Fred Jackson, RB BUF
At one point last year, Jackson was a top three running back in fantasy. His season ending injury, his contract situation and the emergence of CJ Spiller really cloud his future.
Matt Stafford, QB DET
Everyone was hoping for a breakout season from Stafford, but 5,038 yards and 41 touchdowns? C’mon. Even with Calvin Johnson in the fold, that was amazing. His owners have to hope he stays healthy – if we see that again in 2012, we could very well see someone who is competing with Aaron Rodgers to be the QB1 in dynasty leagues.
As another side note, I hesitate in putting Megatron on this list because I think he could go for 1,600 yards and 20 scores with a chair throwing to him at this point.
Victor Cruz, WR NYG
At some point, people have to stop doubting him. We certainly don’t fit that category because we see him as the real deal here at DLF. However, expecting 82 catches, 1,536 yards and nine scores from anyone NOT named Calvin Johnson is ill-advised.
Laurent Robinson, WR DAL
It’s tough to say where Robinson will end up next season.
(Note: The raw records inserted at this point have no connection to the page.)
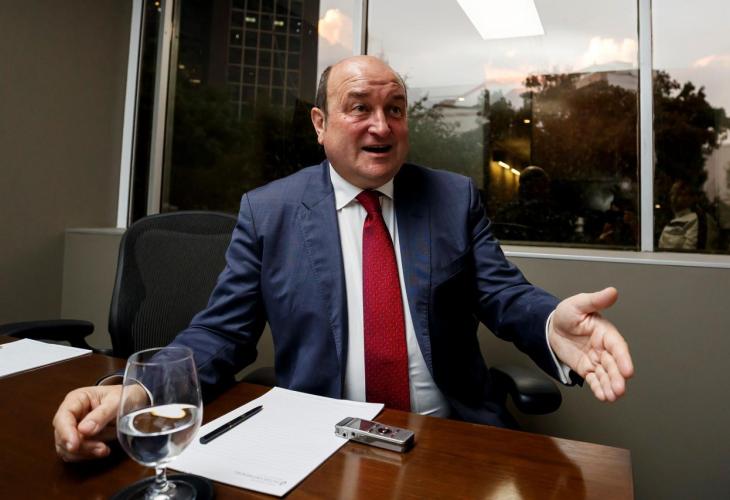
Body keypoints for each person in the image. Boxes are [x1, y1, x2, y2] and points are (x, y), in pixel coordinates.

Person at [53, 56, 634, 462]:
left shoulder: (452, 198)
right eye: (360, 108)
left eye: (396, 109)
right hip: (320, 441)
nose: (382, 126)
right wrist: (139, 391)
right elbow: (221, 332)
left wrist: (551, 325)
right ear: (320, 123)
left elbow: (504, 293)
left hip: (447, 435)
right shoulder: (269, 211)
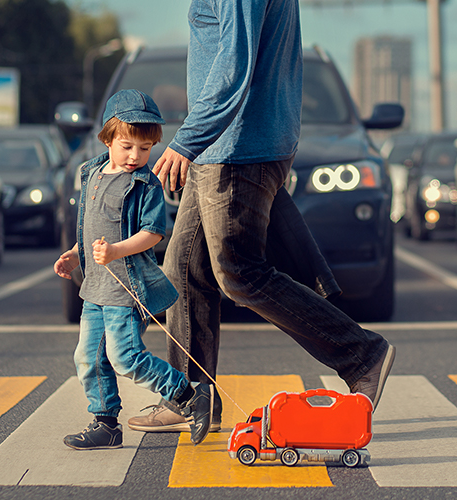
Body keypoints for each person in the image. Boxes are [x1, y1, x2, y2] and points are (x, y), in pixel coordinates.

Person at [128, 0, 396, 434]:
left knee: (239, 273)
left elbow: (234, 67)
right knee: (182, 267)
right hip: (223, 146)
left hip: (237, 148)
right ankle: (191, 395)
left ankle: (362, 354)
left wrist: (186, 140)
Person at [53, 89, 213, 449]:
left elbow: (153, 234)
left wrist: (115, 251)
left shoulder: (145, 185)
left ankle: (188, 393)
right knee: (88, 357)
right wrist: (76, 253)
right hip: (95, 289)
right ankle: (106, 423)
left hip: (127, 288)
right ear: (108, 137)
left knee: (124, 356)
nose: (135, 156)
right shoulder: (91, 173)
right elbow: (92, 226)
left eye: (145, 148)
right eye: (127, 146)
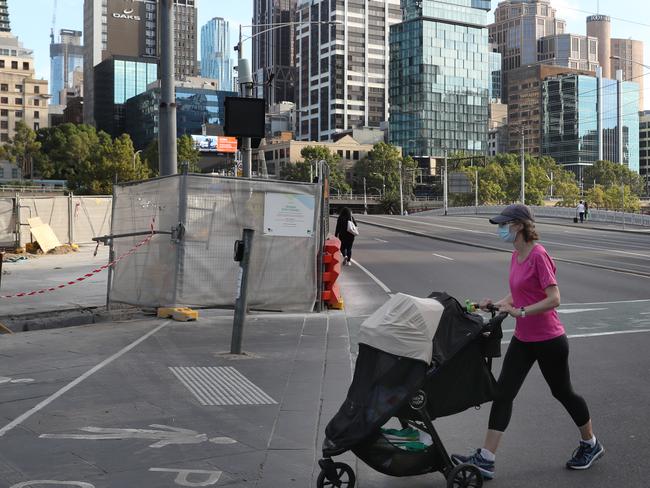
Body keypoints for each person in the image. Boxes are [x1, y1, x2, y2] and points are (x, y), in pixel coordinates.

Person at [452, 204, 603, 480]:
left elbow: (554, 298)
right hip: (524, 339)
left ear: (518, 225)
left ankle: (590, 443)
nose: (499, 229)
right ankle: (486, 459)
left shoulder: (539, 255)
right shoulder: (516, 256)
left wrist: (520, 312)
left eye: (503, 225)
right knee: (503, 394)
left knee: (563, 393)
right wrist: (496, 305)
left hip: (549, 340)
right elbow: (518, 293)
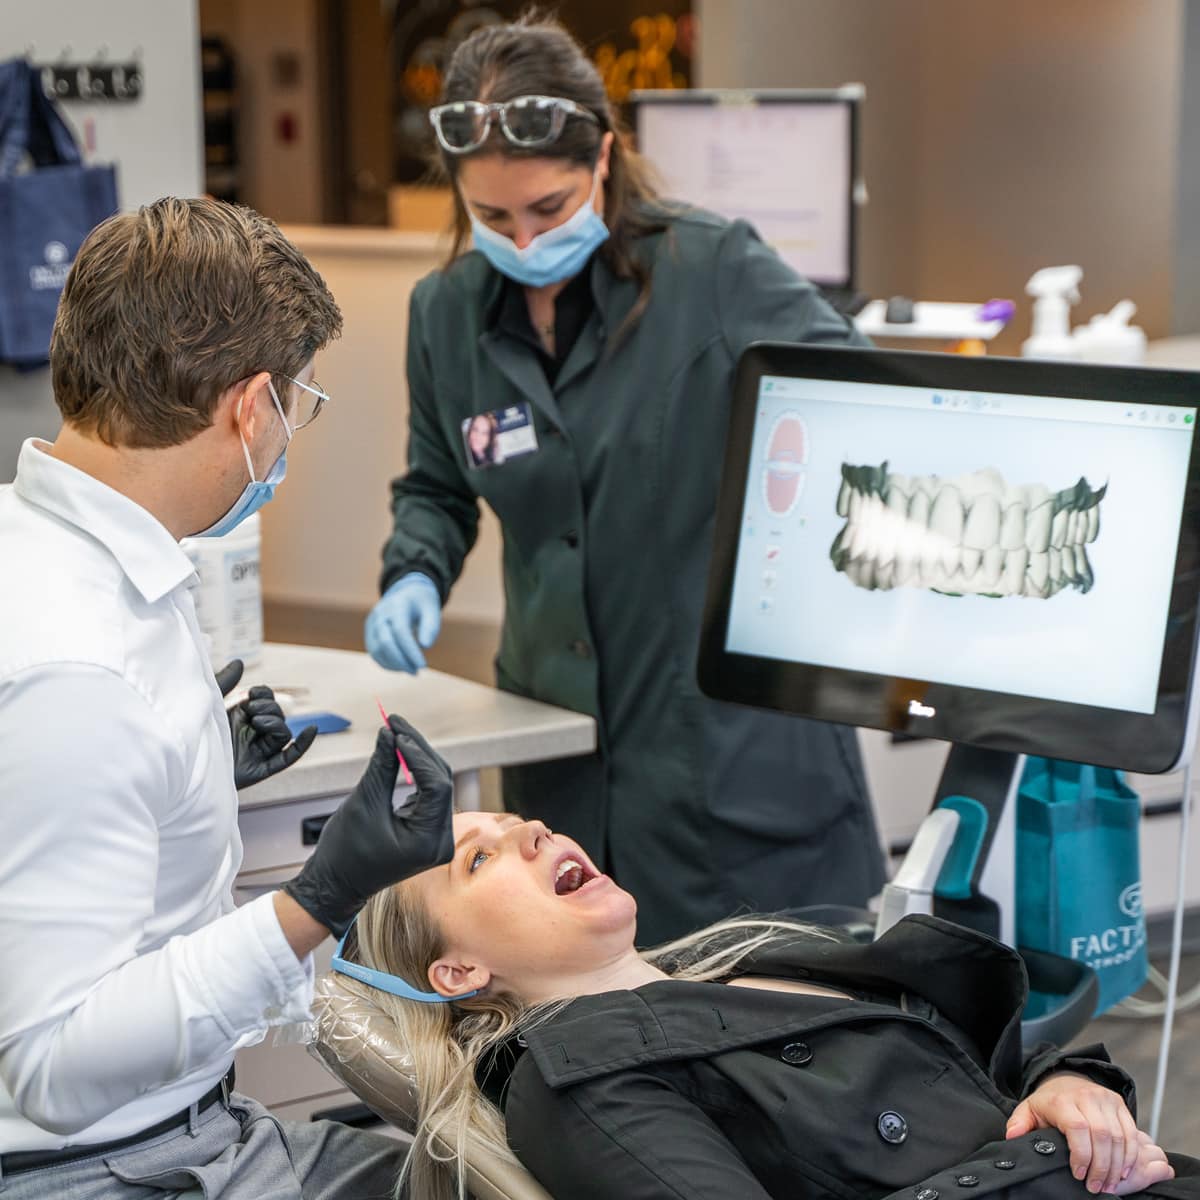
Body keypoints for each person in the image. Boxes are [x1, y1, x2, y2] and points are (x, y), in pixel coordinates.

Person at [364, 14, 885, 946]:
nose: (523, 239)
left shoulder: (713, 268)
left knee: (772, 1043)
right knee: (594, 1046)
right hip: (564, 754)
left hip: (729, 756)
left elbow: (860, 400)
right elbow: (439, 484)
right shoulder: (444, 314)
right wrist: (414, 571)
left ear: (604, 156)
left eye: (550, 209)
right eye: (493, 218)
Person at [0, 198, 456, 1198]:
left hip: (185, 1126)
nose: (289, 432)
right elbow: (49, 1069)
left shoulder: (57, 550)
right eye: (297, 403)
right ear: (251, 407)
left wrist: (190, 780)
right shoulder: (81, 668)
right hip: (96, 1166)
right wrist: (318, 900)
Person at [336, 810, 1199, 1200]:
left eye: (519, 822)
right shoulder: (577, 1082)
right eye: (478, 862)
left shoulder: (740, 956)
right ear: (457, 973)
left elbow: (975, 1064)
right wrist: (1047, 1166)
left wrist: (1072, 1088)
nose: (530, 834)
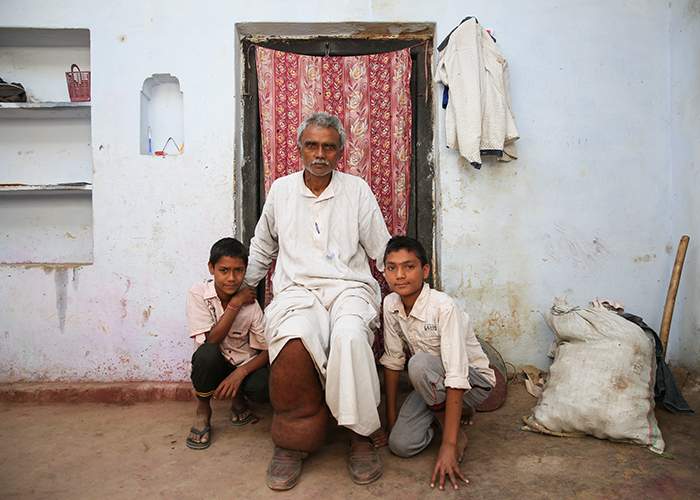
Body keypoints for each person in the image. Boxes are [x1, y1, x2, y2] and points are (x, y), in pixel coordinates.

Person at [244, 112, 391, 490]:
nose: (320, 153)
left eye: (329, 146)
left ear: (341, 152)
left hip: (349, 288)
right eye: (312, 145)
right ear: (299, 149)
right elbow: (263, 244)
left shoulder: (356, 190)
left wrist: (410, 286)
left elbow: (381, 248)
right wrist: (246, 286)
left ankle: (359, 437)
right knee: (293, 342)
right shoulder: (281, 190)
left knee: (350, 336)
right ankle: (292, 440)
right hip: (297, 291)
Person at [380, 236, 496, 490]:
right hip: (432, 383)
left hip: (472, 381)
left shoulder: (443, 307)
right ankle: (451, 413)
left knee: (419, 365)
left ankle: (453, 430)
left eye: (409, 267)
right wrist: (390, 422)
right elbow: (393, 361)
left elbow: (456, 374)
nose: (400, 275)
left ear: (425, 270)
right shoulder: (390, 304)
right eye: (392, 268)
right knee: (401, 445)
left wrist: (449, 445)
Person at [185, 237, 269, 450]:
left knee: (264, 385)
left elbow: (267, 351)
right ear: (211, 268)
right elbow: (211, 341)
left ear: (245, 269)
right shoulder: (199, 294)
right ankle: (203, 410)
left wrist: (240, 373)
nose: (232, 278)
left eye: (238, 271)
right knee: (205, 355)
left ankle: (239, 398)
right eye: (224, 270)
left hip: (242, 364)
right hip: (215, 362)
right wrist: (234, 304)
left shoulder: (251, 305)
Regardless, he took advantage of some injuries en route to his 11 touchdown campaign last year in Dallas. The Cowboys want to re-sign him, but can you expect 11 scores from any Dallas receiver? Miles Austin, Dez Bryant, Robinson AND Jason Witten would all vulture targets from each other if Robinson re-signs with the Cowboys.
Marshawn Lynch, RB SEA
I’ve said it before and I’ll say it again – I fear what happens when he gets paid. I just hope it’s more “Beast Mode” and not “Feast Mode.” He scored in eleven straight games last year and it’s just tough to see that kind of touchdown production happening again, regardless of where he lands.
Nate Washington, WR TEN
Washington posted a career season last year. With Kenny Britt returning and Jared Cook emerging as serious weapons, it’s tough to see a repeat.
Darren Sproles, RB NO
With a healthy Mark Ingram and Pierre Thomas back in the mix next year, it’s just tough to see the diminutive Sproles bust out for that type of production again. He’s a great player, but it’s tough to see him as the RB2 or RB3 as he was in many fantasy leagues last year.
Again, this list of full of star players, each of which have a chance of repeating or even increasing on their stats from last year. History has simply shown us most of them will fail in that attempt. Be very cautious in not overvaluing them on your team or in any trade discussions.